ABOUT THIS TASK:
All that is needed is the line in the material below containing "656 379 105.0", plus every line after it, printed exactly.

EXCERPTED DATA:
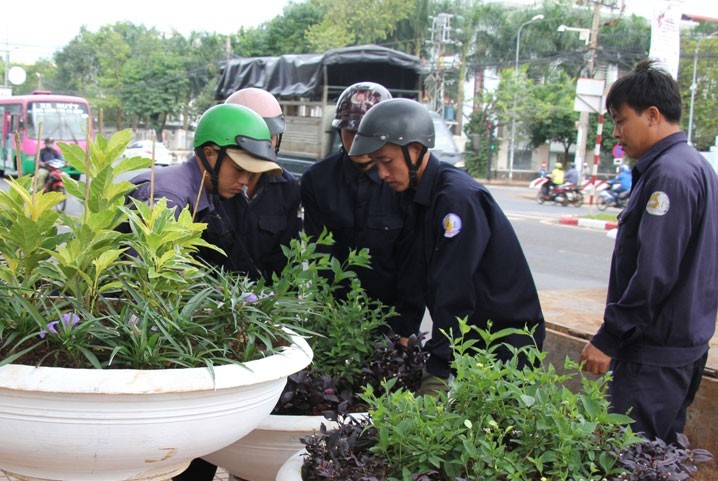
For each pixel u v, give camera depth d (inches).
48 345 72.7
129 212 75.1
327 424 86.9
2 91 1338.6
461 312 103.3
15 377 62.1
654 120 106.9
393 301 130.6
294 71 618.2
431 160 112.0
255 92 146.8
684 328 104.2
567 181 1051.9
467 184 107.6
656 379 105.0
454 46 1530.5
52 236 75.5
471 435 68.8
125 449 65.4
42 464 66.6
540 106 1493.6
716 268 106.6
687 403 113.0
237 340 80.1
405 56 600.1
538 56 1540.4
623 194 958.4
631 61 987.3
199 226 79.6
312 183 134.5
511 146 1568.7
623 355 107.6
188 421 66.6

SOLVED PROBLEM:
656 379 105.0
454 46 1530.5
52 236 75.5
471 435 68.8
125 449 65.4
42 464 66.6
540 106 1493.6
716 268 106.6
687 403 113.0
237 340 80.1
405 56 600.1
538 56 1540.4
623 194 958.4
631 61 987.3
199 226 79.6
312 183 134.5
511 146 1568.7
623 355 107.6
188 421 66.6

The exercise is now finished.